* [Activity A]: Repeat the Soundsmith phono preamplifier preview word for word.

* [Text provided]:
I enjoy giving you a “sneak peek” into my Positive Feedback reviews before the full review gets published by ye ol’ editors Dave and David.
I am in the process of writing up the final listening impressions of the Soundsmith MMP3 Mk II phono preamplifier review now, and I hope to have the full article done by next weekend and up and published at Positive Feedback.
Below is my “sneak peek” into the Soundsmith MMP3 Mk II phono review for you, and I hope you enjoy it!
Peter Ledermann is the Artisan Smithy of Sound, Part 3: The Soundsmith MMP3 Mk II Phono Preamplifier!
If you read Parts 1 and 2 of my Soundsmith review series in Positive Feedback Issue 98, where I wrote about the new Carmen Mk II (HERE) and new Zephyr Mk III (HERE) phonograph cartridges, you know that I found Peter Ledermann’s designs to be among the most musically satisfying phonograph cartridges I have ever listened to.
The new Soundsmith Carmen Mk II phonograph cartridge demonstrated desirable qualities in abundance by being relatively affordable ($1000 USD), having a naturally warm, dimensional, and musical balance, and with the added bonus of having a relatively high output so you don’t have to use an expensive step-up transformer with it to play music.
In fact, the Carmen Mk II was every bit as good both musically and sonically as my reference Ortofon SPU Classic GM MkII stereo phono cartridge combined with my Intact Audio custom step-up transformer at about one-fifth their combined cost.
The Carmen Mk II has become my go-to recommendation for those who want to enrich their musical life with a new high-performance phonograph cartridge that possesses both superb musical and sonic prowess without breaking the bank.

* [Data provided]:

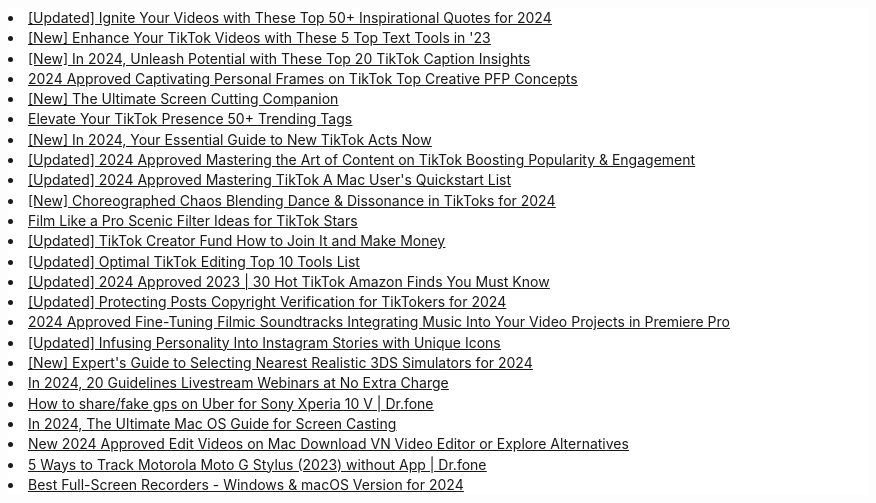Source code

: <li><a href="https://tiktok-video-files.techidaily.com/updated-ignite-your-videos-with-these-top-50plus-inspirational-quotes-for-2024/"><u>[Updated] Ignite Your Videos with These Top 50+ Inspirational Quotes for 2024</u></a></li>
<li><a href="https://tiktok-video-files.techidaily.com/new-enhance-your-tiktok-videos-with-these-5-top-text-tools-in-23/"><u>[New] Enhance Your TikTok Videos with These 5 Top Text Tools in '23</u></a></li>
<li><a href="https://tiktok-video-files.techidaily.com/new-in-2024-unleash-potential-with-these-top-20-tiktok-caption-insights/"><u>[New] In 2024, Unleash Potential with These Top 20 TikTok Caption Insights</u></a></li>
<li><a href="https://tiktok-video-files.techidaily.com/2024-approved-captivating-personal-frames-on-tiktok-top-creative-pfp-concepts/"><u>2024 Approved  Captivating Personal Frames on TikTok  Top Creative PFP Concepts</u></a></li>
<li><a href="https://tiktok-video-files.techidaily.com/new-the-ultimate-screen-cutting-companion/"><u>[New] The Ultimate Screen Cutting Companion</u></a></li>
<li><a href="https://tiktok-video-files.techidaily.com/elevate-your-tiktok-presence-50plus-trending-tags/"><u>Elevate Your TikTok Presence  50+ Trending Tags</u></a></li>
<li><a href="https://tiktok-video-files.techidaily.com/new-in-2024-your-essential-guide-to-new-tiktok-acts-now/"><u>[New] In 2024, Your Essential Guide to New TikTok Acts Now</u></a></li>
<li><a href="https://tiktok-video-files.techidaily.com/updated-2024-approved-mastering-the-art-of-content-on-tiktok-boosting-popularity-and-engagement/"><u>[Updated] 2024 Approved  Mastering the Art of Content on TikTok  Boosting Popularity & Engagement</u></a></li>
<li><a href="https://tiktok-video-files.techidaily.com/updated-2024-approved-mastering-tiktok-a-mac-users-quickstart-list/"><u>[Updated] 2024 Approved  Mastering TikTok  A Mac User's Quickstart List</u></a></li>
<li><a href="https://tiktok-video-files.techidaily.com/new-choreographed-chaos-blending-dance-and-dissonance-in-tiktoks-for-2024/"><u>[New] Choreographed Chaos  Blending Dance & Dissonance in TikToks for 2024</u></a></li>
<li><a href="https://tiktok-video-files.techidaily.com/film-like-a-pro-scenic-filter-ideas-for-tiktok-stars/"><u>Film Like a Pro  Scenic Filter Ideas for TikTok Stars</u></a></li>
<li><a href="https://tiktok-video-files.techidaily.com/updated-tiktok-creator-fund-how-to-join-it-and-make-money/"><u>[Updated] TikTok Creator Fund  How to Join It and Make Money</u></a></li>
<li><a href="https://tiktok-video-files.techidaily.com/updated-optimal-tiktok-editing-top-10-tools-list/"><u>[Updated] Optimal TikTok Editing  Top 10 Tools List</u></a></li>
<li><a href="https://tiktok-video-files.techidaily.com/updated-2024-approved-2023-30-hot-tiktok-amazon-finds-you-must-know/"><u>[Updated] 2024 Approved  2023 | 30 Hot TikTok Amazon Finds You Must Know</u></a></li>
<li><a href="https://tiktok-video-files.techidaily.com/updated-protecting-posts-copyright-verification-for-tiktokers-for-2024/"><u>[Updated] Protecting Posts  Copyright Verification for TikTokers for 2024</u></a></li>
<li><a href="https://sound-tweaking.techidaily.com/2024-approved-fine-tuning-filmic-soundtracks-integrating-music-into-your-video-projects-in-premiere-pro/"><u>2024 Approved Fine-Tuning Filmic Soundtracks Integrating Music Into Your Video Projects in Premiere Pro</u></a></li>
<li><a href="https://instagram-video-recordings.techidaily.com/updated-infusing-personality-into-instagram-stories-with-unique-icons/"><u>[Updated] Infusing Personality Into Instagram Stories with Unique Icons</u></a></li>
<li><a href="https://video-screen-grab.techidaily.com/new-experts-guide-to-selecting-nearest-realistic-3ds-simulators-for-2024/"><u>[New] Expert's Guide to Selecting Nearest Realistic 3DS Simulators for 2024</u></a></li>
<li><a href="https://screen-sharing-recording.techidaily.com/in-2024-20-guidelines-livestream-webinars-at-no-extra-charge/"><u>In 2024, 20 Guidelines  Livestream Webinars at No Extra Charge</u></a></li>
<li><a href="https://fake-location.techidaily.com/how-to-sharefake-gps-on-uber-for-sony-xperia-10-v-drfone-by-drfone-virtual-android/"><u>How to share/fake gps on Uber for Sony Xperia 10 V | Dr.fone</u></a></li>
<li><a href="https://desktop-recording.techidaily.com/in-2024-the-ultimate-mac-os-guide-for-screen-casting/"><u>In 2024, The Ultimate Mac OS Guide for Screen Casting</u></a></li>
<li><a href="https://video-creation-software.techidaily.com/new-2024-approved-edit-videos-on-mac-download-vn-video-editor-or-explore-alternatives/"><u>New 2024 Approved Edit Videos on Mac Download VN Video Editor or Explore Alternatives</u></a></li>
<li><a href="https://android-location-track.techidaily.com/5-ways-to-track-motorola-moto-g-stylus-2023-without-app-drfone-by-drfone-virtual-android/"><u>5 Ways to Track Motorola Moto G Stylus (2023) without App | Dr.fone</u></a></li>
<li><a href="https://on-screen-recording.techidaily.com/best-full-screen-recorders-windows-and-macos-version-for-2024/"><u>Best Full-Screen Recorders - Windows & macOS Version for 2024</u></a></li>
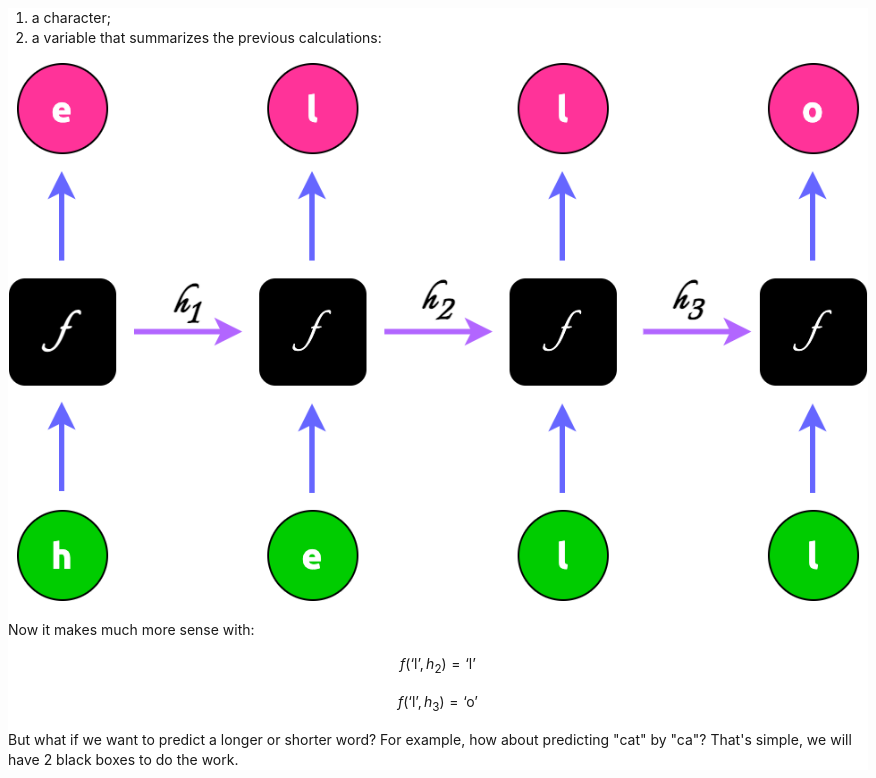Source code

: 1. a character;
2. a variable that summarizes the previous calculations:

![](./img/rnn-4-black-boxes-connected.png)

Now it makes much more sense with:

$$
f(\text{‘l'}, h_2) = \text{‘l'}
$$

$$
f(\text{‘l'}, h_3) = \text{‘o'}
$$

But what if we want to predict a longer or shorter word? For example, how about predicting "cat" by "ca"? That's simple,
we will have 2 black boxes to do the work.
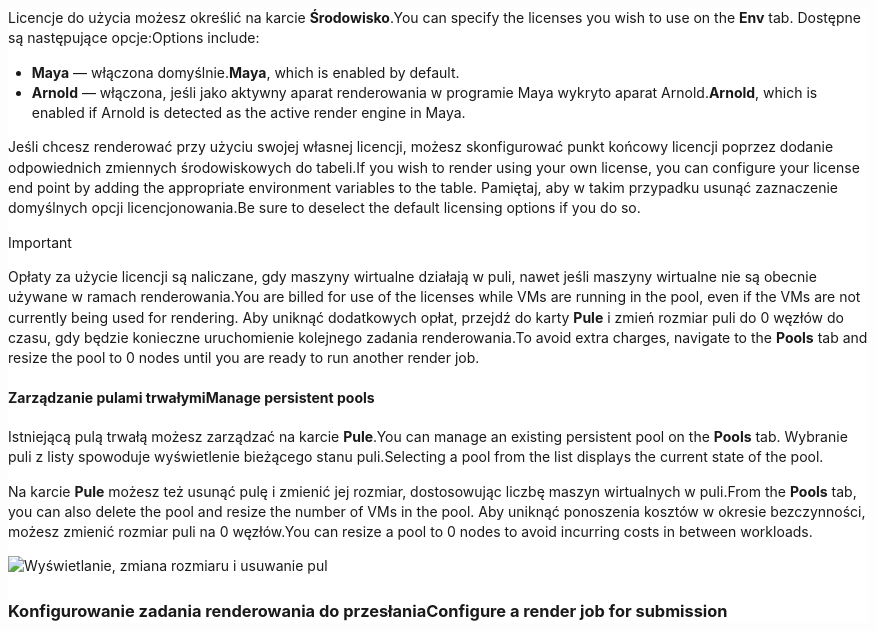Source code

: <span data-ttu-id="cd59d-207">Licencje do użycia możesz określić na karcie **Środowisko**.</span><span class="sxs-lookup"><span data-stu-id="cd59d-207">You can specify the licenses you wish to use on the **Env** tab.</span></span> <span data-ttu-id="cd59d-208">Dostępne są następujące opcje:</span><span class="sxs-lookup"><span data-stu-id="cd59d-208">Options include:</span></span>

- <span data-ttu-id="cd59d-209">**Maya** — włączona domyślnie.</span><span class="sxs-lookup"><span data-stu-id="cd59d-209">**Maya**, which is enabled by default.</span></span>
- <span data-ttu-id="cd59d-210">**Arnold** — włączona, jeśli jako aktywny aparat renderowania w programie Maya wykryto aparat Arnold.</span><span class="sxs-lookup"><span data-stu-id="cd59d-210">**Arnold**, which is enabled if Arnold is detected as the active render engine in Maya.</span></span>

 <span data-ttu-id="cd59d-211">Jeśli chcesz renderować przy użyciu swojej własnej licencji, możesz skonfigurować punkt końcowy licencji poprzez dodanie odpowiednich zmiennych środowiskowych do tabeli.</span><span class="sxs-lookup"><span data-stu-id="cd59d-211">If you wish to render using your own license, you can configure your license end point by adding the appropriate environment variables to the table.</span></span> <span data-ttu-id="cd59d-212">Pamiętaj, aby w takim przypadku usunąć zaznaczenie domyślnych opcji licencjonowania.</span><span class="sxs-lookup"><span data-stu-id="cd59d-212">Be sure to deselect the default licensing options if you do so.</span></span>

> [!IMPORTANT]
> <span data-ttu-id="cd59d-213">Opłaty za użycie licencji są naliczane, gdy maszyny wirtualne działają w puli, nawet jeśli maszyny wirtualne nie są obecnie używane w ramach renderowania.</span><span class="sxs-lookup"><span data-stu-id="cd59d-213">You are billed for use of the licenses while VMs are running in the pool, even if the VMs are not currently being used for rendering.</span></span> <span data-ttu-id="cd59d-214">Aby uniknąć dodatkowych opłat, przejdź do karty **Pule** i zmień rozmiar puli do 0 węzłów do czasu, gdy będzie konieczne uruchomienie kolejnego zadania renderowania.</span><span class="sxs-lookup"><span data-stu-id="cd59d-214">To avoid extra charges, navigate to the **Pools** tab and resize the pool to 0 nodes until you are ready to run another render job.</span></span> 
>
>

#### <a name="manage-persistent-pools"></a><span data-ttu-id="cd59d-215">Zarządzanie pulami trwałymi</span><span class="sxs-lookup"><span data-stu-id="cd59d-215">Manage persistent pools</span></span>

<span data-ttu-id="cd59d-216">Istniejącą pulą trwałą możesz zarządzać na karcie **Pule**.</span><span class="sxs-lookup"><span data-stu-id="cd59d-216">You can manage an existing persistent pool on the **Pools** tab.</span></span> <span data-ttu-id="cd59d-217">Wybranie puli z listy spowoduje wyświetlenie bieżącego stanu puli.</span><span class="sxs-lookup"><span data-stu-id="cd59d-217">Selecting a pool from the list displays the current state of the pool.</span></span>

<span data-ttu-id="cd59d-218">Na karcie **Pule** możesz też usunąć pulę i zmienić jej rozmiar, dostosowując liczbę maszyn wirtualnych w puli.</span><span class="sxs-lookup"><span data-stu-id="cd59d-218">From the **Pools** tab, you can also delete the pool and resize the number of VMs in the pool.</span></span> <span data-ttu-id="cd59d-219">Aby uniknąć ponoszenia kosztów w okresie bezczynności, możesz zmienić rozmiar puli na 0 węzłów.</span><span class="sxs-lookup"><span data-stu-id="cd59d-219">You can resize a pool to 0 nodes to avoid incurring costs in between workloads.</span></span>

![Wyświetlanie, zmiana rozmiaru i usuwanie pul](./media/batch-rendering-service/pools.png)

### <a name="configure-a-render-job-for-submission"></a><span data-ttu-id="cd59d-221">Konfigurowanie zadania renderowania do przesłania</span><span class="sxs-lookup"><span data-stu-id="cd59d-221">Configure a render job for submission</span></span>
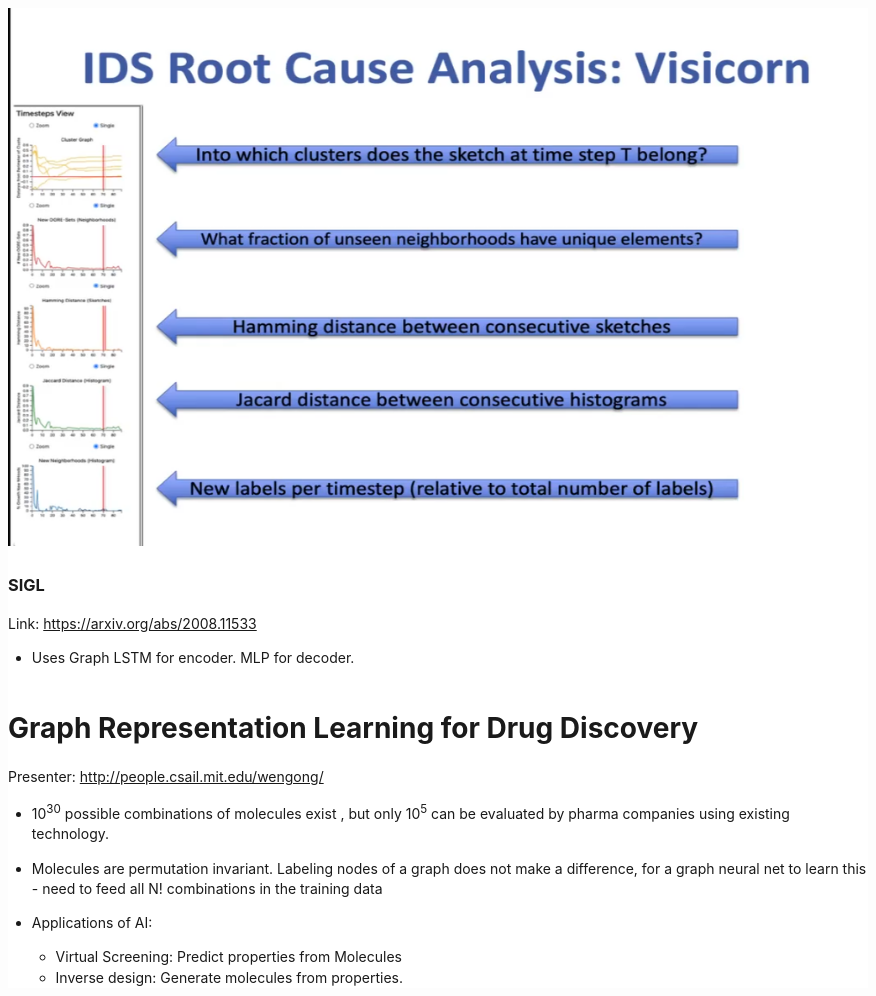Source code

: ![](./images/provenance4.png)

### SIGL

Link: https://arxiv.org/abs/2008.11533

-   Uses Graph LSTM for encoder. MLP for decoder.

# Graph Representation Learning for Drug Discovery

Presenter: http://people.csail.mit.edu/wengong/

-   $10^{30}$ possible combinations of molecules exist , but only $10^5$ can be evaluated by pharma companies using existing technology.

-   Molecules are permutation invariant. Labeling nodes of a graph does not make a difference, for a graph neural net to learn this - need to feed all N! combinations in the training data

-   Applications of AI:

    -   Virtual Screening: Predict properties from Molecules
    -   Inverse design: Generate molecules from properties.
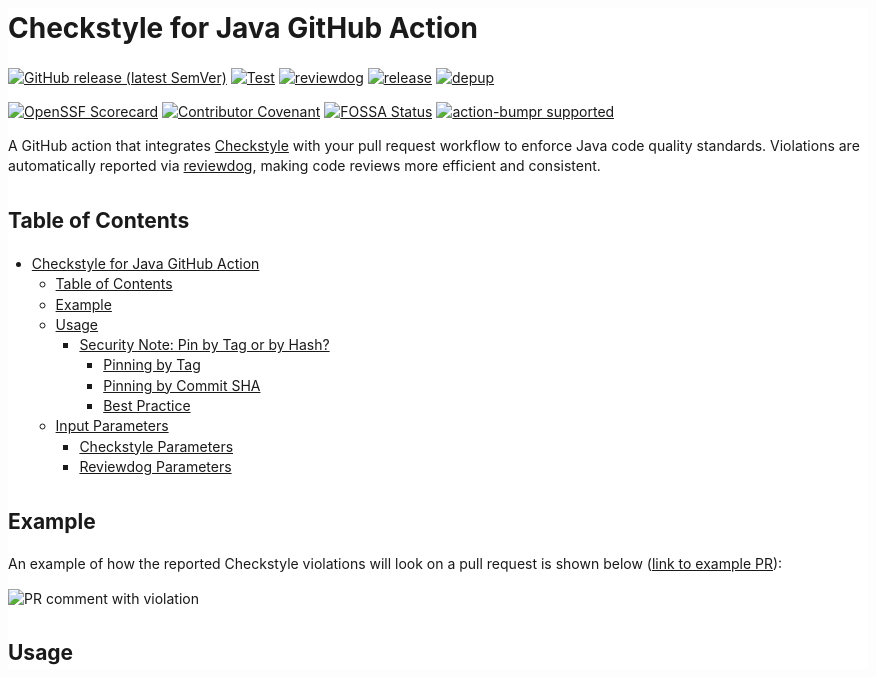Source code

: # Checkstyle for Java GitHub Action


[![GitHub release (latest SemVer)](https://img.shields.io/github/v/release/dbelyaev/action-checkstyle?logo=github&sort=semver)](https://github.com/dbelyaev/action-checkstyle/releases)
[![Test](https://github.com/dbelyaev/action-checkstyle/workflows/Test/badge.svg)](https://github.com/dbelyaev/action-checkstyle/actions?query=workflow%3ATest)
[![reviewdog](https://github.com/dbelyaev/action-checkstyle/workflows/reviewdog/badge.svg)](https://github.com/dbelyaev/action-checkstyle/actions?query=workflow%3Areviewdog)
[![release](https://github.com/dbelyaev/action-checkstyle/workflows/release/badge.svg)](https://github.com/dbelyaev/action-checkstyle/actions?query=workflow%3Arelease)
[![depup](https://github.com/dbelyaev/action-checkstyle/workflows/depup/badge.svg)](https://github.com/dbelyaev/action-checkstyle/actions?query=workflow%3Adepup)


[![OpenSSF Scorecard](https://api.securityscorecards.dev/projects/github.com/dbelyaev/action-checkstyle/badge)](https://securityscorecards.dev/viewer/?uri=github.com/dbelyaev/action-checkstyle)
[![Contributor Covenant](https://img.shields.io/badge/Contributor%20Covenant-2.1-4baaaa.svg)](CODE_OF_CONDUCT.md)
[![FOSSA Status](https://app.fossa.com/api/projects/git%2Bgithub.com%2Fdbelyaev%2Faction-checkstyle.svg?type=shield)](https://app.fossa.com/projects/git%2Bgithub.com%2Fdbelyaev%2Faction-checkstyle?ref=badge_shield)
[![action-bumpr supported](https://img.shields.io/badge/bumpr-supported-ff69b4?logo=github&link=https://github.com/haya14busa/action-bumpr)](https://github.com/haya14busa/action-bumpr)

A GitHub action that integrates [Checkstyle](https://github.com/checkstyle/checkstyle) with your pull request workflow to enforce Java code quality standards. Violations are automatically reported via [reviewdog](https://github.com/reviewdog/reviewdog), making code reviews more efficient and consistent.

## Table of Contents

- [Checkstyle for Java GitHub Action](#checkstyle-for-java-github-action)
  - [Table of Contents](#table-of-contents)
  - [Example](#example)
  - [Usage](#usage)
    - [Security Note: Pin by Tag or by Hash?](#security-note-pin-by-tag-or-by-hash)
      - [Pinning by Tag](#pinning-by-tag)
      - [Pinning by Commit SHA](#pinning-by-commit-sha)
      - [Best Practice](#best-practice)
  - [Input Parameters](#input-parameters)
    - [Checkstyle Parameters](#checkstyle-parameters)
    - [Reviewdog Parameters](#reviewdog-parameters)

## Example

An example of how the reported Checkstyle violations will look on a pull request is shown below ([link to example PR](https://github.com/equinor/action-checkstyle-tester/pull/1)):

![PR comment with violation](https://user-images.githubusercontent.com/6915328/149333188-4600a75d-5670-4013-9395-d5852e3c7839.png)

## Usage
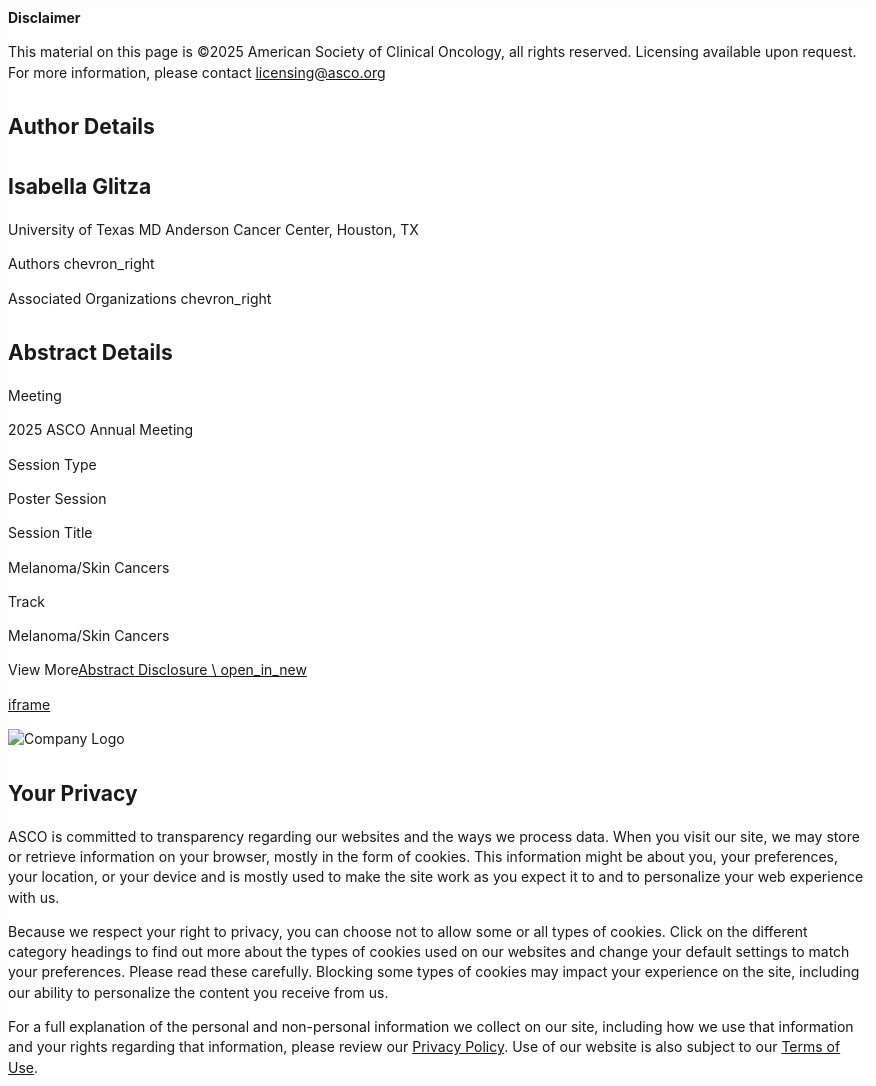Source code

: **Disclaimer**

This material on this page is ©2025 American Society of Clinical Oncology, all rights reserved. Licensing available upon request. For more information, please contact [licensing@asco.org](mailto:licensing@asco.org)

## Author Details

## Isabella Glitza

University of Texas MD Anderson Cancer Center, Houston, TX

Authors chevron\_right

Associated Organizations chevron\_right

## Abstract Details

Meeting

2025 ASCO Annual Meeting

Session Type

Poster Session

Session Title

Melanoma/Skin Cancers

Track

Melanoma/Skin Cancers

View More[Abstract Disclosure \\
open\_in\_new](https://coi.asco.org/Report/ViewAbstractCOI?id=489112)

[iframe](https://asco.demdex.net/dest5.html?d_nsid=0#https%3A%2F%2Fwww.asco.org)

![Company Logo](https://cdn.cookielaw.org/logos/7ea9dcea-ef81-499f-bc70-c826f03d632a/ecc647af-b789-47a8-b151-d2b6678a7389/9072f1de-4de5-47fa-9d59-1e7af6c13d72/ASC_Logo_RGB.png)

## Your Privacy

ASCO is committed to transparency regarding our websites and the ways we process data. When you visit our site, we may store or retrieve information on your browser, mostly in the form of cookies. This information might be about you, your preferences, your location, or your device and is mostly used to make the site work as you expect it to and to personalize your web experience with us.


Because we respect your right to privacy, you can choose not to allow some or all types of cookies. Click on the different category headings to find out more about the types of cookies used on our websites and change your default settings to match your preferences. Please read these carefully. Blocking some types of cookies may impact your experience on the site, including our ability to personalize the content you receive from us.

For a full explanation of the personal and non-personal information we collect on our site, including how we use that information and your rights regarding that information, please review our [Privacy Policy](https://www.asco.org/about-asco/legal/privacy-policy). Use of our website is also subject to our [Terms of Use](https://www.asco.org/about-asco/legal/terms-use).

* [Activity B]: Please reproduce, word for word, only the lines in the entries that begin with the line containing "This material on" and run through the line containing "## Your Privacy", both ends included.

* [Response area A]:
I enjoy giving you a “sneak peek” into my Positive Feedback reviews before the full review gets published by ye ol’ editors Dave and David.
I am in the process of writing up the final listening impressions of the Soundsmith MMP3 Mk II phono preamplifier review now, and I hope to have the full article done by next weekend and up and published at Positive Feedback.
Below is my “sneak peek” into the Soundsmith MMP3 Mk II phono review for you, and I hope you enjoy it!
Peter Ledermann is the Artisan Smithy of Sound, Part 3: The Soundsmith MMP3 Mk II Phono Preamplifier!
If you read Parts 1 and 2 of my Soundsmith review series in Positive Feedback Issue 98, where I wrote about the new Carmen Mk II (HERE) and new Zephyr Mk III (HERE) phonograph cartridges, you know that I found Peter Ledermann’s designs to be among the most musically satisfying phonograph cartridges I have ever listened to.
The new Soundsmith Carmen Mk II phonograph cartridge demonstrated desirable qualities in abundance by being relatively affordable ($1000 USD), having a naturally warm, dimensional, and musical balance, and with the added bonus of having a relatively high output so you don’t have to use an expensive step-up transformer with it to play music.
In fact, the Carmen Mk II was every bit as good both musically and sonically as my reference Ortofon SPU Classic GM MkII stereo phono cartridge combined with my Intact Audio custom step-up transformer at about one-fifth their combined cost.
The Carmen Mk II has become my go-to recommendation for those who want to enrich their musical life with a new high-performance phonograph cartridge that possesses both superb musical and sonic prowess without breaking the bank.

* [Response area B]:
This material on this page is ©2025 American Society of Clinical Oncology, all rights reserved. Licensing available upon request. For more information, please contact [licensing@asco.org](mailto:licensing@asco.org)

## Author Details

## Isabella Glitza

University of Texas MD Anderson Cancer Center, Houston, TX

Authors chevron\_right

Associated Organizations chevron\_right

## Abstract Details

Meeting

2025 ASCO Annual Meeting

Session Type

Poster Session

Session Title

Melanoma/Skin Cancers

Track

Melanoma/Skin Cancers

View More[Abstract Disclosure \\
open\_in\_new](https://coi.asco.org/Report/ViewAbstractCOI?id=489112)

[iframe](https://asco.demdex.net/dest5.html?d_nsid=0#https%3A%2F%2Fwww.asco.org)

![Company Logo](https://cdn.cookielaw.org/logos/7ea9dcea-ef81-499f-bc70-c826f03d632a/ecc647af-b789-47a8-b151-d2b6678a7389/9072f1de-4de5-47fa-9d59-1e7af6c13d72/ASC_Logo_RGB.png)

## Your Privacy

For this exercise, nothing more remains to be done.